Problem statement: Each record below gets repeated exactly, and pictures stay out of the copy.

Extracted information:
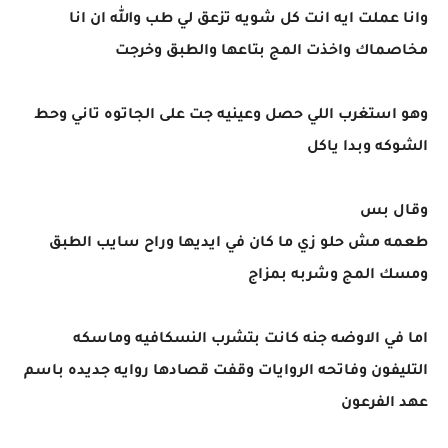
وانا عملت ايه انت كل شويه تزعق لي طب والله ان انا
مخاصماك واخذت المج بتاعها والطبق وخرجت
وهو استغرب اللي حصل وعينيه جت على الجاتوه تاني وحط
الشوكه وبدا ياكل
وقال بس
طعمه مش حلو زي ما كان في ايديها وراح سايب الطبق
ومسك المج وشربه بمزاج
اما في الاوضه جنه كانت بتشرب النسكافيه وماسكه
التليفون وفاتحه الروايات وقفت قصادها روايه جديده باسم
عهد الفرعون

Answer section:
وانا عملت ايه انت كل شويه تزعق لي طب والله ان انا
مخاصماك واخذت المج بتاعها والطبق وخرجت
وهو استغرب اللي حصل وعينيه جت على الجاتوه تاني وحط
الشوكه وبدا ياكل
وقال بس
طعمه مش حلو زي ما كان في ايديها وراح سايب الطبق
ومسك المج وشربه بمزاج
اما في الاوضه جنه كانت بتشرب النسكافيه وماسكه
التليفون وفاتحه الروايات وقفت قصادها روايه جديده باسم
عهد الفرعون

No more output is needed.